▶ _EXTRACTED DATA_:
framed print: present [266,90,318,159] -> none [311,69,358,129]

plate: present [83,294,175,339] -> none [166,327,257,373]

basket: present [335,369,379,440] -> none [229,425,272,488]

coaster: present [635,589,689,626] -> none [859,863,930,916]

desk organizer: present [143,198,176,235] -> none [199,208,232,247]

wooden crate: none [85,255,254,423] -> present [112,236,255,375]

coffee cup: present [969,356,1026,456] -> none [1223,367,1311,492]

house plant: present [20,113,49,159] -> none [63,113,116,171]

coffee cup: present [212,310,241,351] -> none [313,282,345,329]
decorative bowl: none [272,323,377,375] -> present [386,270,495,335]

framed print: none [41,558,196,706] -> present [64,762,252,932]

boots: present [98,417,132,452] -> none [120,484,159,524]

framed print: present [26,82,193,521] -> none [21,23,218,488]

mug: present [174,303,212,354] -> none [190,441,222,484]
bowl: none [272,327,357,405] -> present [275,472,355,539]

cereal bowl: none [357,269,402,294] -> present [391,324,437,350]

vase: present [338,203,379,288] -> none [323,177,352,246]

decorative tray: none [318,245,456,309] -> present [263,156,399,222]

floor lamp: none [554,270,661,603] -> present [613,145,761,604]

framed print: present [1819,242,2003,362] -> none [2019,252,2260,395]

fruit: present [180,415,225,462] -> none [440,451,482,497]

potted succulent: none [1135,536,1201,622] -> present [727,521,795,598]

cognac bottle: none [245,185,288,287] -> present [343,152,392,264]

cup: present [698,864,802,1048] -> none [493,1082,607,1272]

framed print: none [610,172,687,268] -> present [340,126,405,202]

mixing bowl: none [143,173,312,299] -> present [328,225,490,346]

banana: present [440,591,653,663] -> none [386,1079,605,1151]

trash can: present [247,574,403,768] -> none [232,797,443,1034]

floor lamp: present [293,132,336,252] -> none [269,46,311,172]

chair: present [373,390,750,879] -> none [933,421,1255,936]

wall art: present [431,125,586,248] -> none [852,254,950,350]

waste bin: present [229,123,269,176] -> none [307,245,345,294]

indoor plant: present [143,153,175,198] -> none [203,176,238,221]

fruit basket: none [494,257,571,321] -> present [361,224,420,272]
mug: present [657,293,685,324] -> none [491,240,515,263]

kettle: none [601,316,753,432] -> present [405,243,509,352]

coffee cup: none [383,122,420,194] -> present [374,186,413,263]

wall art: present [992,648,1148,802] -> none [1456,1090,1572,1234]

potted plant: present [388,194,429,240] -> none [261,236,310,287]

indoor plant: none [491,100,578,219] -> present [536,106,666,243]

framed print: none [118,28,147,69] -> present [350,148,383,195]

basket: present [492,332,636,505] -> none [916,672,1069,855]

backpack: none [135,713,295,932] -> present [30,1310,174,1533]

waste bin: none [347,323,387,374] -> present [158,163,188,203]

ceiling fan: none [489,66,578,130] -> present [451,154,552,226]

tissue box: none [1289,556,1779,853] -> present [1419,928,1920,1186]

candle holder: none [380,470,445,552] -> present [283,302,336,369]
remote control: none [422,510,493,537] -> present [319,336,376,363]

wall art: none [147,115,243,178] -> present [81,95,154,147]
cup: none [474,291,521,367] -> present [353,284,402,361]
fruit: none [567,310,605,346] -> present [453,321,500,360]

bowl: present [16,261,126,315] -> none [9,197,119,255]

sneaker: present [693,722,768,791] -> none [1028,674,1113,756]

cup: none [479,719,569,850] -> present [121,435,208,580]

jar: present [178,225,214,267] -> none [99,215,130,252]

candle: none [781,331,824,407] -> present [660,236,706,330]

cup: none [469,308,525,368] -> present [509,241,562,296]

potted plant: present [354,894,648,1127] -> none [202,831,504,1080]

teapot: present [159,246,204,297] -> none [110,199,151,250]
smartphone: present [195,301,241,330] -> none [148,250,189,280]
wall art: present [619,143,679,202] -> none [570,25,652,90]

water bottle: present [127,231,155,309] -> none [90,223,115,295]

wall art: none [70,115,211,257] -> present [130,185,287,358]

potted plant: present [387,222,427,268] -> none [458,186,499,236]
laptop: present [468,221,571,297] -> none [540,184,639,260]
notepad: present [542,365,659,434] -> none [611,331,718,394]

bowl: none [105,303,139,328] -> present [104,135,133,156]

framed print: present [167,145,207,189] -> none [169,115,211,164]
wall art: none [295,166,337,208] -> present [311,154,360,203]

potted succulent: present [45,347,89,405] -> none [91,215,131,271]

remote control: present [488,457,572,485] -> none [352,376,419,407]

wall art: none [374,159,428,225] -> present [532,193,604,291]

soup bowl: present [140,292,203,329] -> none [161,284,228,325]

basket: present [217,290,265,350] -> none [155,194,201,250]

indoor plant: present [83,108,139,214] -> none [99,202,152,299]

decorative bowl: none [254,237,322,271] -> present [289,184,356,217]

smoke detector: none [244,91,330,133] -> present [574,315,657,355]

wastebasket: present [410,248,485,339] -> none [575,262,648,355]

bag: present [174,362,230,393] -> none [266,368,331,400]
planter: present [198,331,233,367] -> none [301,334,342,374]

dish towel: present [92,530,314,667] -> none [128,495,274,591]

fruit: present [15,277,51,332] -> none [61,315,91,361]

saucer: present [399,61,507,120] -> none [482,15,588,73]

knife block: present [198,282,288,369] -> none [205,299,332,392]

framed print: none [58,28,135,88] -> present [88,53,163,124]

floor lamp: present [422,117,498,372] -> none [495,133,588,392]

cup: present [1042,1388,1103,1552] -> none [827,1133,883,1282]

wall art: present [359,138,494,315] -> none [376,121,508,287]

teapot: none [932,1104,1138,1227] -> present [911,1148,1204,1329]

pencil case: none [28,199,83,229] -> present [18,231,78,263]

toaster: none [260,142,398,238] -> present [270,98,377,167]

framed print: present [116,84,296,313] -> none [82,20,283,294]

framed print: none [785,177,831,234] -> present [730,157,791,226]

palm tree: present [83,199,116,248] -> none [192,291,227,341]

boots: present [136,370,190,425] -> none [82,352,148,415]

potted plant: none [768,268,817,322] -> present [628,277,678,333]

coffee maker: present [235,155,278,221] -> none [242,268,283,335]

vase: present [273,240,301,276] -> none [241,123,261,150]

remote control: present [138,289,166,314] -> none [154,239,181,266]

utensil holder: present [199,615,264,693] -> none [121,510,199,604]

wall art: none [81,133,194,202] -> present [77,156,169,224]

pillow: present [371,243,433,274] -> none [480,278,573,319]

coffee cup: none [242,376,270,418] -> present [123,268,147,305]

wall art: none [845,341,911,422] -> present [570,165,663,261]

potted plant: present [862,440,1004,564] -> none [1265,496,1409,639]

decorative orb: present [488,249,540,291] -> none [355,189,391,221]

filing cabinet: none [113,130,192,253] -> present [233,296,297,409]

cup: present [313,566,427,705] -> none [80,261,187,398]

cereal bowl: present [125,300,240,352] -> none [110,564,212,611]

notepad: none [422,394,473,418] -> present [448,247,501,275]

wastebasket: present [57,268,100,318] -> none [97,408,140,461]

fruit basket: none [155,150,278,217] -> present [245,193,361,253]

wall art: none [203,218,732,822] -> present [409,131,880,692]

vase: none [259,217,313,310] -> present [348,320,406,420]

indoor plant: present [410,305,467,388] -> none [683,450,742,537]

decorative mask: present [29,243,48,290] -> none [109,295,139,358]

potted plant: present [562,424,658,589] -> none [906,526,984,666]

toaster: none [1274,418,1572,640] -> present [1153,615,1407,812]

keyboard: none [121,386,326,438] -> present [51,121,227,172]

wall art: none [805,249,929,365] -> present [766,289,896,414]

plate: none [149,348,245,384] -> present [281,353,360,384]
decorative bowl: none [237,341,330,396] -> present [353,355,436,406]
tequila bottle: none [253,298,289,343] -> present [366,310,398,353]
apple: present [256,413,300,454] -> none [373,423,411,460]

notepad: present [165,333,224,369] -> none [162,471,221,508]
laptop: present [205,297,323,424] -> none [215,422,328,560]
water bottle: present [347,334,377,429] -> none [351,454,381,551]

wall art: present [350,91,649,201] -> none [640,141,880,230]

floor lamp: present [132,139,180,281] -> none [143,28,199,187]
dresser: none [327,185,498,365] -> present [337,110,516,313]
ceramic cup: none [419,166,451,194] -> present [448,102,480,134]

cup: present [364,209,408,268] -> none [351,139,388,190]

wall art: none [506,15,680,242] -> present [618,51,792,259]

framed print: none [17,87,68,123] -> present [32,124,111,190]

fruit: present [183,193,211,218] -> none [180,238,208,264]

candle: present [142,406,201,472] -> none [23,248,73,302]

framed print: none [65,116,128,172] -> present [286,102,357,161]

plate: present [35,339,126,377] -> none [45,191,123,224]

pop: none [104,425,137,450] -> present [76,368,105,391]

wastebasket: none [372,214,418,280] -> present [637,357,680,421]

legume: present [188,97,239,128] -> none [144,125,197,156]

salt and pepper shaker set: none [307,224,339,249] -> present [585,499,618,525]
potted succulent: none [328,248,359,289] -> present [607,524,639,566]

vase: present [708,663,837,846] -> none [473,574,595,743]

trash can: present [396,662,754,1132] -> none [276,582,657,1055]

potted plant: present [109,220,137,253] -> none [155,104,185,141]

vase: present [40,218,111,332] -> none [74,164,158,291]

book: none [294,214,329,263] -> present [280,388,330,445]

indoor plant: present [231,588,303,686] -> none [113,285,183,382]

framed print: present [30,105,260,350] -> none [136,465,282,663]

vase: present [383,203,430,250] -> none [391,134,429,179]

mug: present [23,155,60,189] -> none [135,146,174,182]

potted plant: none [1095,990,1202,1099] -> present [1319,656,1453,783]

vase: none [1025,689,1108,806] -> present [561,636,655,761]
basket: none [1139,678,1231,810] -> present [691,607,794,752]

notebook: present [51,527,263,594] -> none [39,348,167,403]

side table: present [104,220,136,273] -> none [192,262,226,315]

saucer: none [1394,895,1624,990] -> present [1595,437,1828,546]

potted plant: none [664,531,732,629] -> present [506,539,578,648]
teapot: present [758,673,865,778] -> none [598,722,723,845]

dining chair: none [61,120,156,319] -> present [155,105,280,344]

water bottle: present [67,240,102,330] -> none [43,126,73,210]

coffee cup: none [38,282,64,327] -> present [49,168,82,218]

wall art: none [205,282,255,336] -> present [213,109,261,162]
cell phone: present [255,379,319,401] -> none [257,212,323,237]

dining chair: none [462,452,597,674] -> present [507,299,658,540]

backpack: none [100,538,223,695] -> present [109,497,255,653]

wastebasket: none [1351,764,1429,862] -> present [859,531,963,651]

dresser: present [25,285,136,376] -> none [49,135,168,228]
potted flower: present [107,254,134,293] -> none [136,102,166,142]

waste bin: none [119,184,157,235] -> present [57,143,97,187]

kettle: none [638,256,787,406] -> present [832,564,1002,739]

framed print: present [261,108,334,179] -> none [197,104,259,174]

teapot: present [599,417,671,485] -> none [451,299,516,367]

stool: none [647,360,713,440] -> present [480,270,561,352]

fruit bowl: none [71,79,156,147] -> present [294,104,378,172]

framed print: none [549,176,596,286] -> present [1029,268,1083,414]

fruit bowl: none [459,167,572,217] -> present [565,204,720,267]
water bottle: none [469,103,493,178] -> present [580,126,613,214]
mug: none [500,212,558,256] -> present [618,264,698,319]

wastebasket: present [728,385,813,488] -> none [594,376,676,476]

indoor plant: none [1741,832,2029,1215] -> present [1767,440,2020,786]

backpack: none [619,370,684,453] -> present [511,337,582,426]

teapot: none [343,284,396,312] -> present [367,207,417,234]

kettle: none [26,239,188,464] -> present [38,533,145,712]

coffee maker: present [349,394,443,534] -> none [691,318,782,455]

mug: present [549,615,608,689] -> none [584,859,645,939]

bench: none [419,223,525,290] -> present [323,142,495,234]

▶ _WHAT IS EXPECTED_: From the material above, copy every line that has the word "maker" in it.

▶ _RESULT OF THE TASK_:
coffee maker: present [235,155,278,221] -> none [242,268,283,335]
coffee maker: present [349,394,443,534] -> none [691,318,782,455]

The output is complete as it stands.